Flowise offers some useful templates to get started with more complicated use cases. To see them, go back to your local home page in Flowise (http://localhost:3000/) and click Marketplaces.
The marketplace has many templates that you can use to experiment with different settings. One you might try is the Flowise Docs QnA (seen below). It offers a simple RAG that reads from the Flowise documentation repository.
This template uses OpenAI and reads from a GitHub repository.
How might you use Ollama instead of OpenAI? Hint: you may want to use nomic-embed-text for the embedding model.
How would you work with a file you uploaded from your computer?
What would the output to LangFuse look like with this setup?
Experimentation is important when exploring the different options available in generative workflows.
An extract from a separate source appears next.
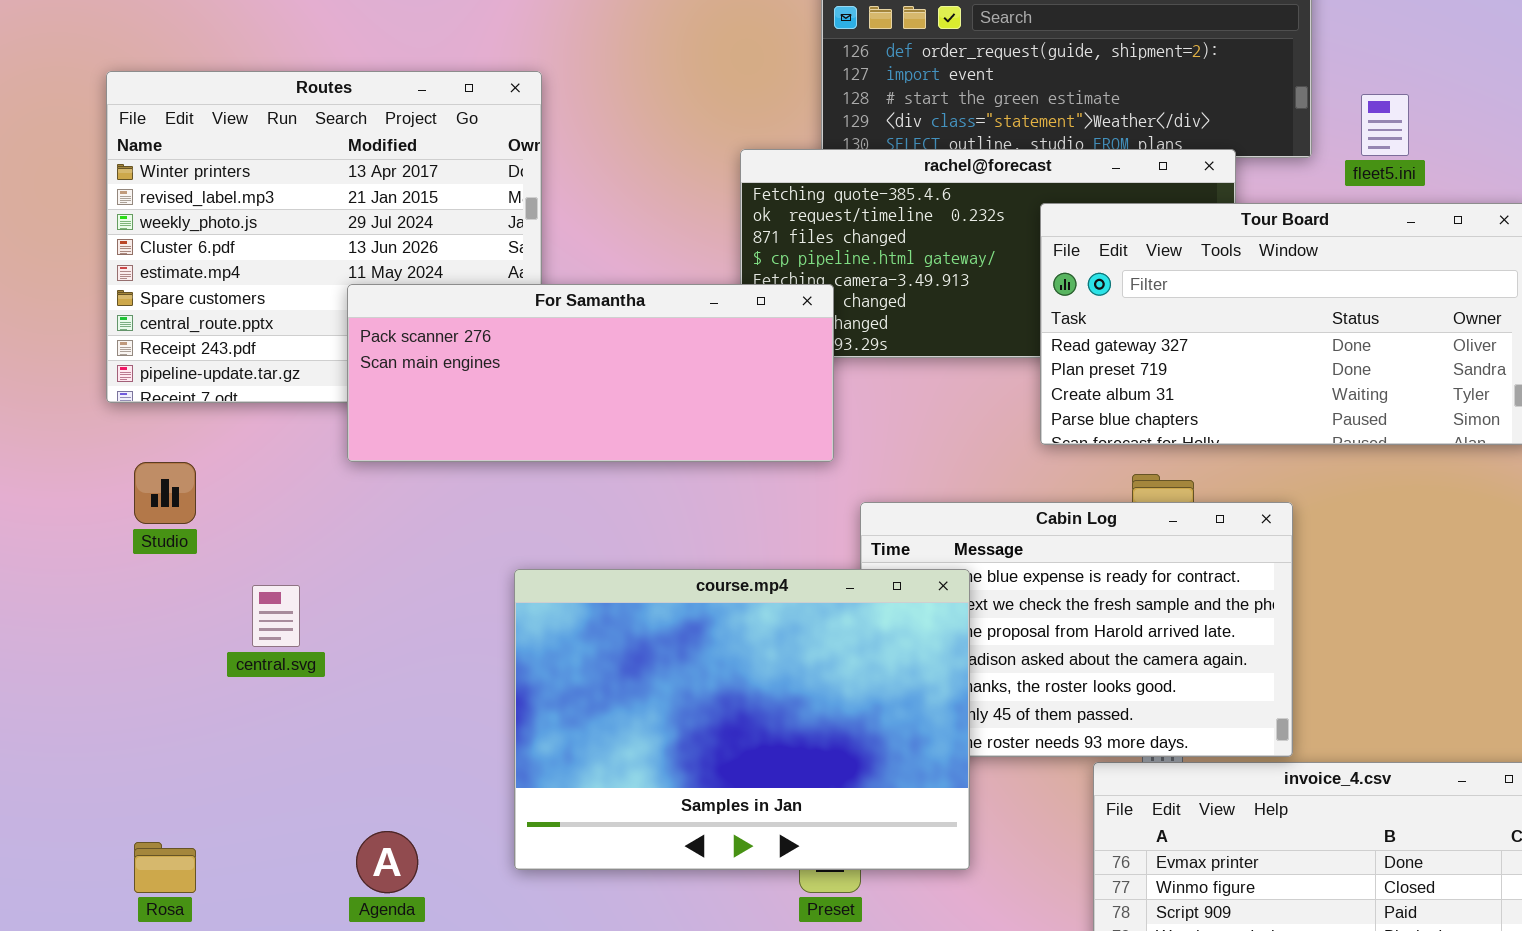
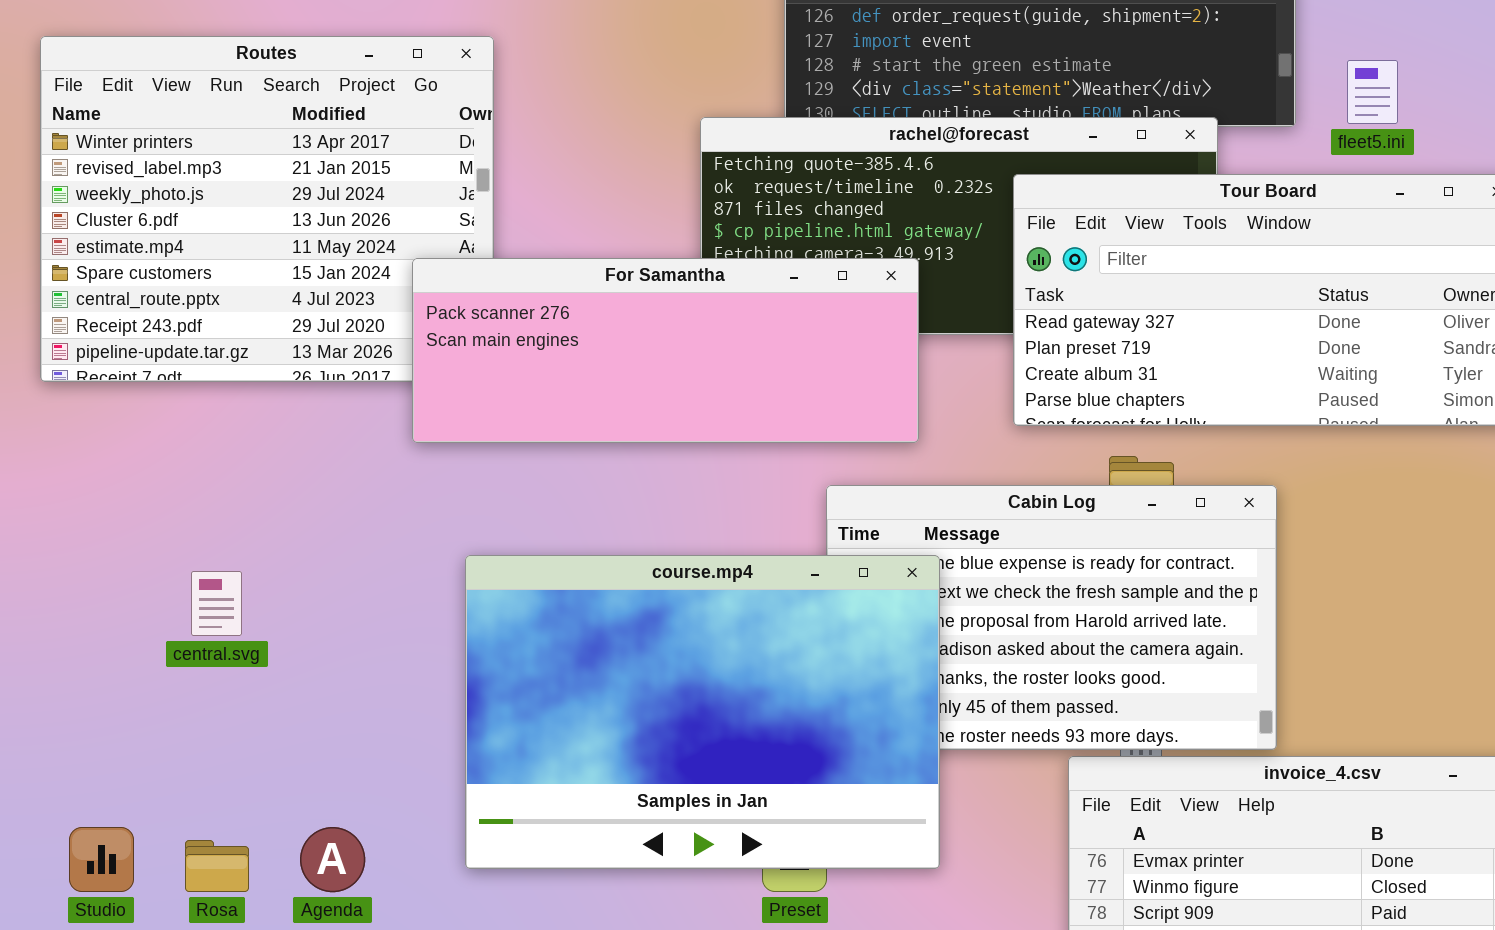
For Samantha: [347,284,834,462] -> [412,258,919,443], moved
Studio: [134,462,196,524] -> [69,827,134,892], moved
Rosa: [134,842,196,893] -> [185,840,249,892], moved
From testing out settings to exploring different tools, you need to understand what makes a workflow strongest to get the best results with the best performance. The abstractions of a no-code or low-code platform can be confusing at times, and the canvas is not immune to becoming a mess. However, you often can see the entire workflow, which helps you understand how it works and what might benefit from revision. Working with this visual editor can help you prototype quickly to see what works best for your use case.